-- DESCRIPTION OF THE TASK --
With both ends included, repeat exactly the lines of the entries below from the one containing "партіями було моторошно, чи" down to the one containing "і на Житомирській трасі.", and no others.
DATA UNDER STUDY section start
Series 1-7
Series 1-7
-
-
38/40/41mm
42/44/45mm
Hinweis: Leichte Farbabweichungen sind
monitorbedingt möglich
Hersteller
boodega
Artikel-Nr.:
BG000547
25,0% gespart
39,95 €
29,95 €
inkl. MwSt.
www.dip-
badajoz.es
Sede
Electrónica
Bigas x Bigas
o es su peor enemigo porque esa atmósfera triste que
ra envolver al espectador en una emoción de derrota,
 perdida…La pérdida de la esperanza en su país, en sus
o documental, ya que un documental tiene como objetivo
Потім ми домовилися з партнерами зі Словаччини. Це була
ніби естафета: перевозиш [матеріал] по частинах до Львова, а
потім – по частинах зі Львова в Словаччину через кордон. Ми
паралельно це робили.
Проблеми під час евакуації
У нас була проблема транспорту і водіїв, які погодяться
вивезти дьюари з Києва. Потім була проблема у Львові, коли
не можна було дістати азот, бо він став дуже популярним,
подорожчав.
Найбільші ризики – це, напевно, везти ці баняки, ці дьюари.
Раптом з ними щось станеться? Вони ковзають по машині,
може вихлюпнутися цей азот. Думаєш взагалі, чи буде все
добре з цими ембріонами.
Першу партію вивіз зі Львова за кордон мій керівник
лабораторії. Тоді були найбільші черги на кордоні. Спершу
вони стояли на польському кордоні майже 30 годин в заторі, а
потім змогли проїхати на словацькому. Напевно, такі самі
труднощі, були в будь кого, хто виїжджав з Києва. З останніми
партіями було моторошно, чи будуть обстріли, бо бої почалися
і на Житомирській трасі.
DATA UNDER STUDY section end
DATA UNDER STUDY section start
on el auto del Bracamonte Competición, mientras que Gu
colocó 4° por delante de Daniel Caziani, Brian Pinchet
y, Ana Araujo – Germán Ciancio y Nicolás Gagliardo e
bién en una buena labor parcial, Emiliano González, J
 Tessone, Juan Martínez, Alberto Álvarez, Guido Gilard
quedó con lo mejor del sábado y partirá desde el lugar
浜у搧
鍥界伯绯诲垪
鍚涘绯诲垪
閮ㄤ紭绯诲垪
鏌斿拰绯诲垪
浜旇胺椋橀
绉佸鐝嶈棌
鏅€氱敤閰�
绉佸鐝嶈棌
DATA UNDER STUDY section end
-- TASK OUTPUT --
партіями було моторошно, чи будуть обстріли, бо бої почалися
і на Житомирській трасі.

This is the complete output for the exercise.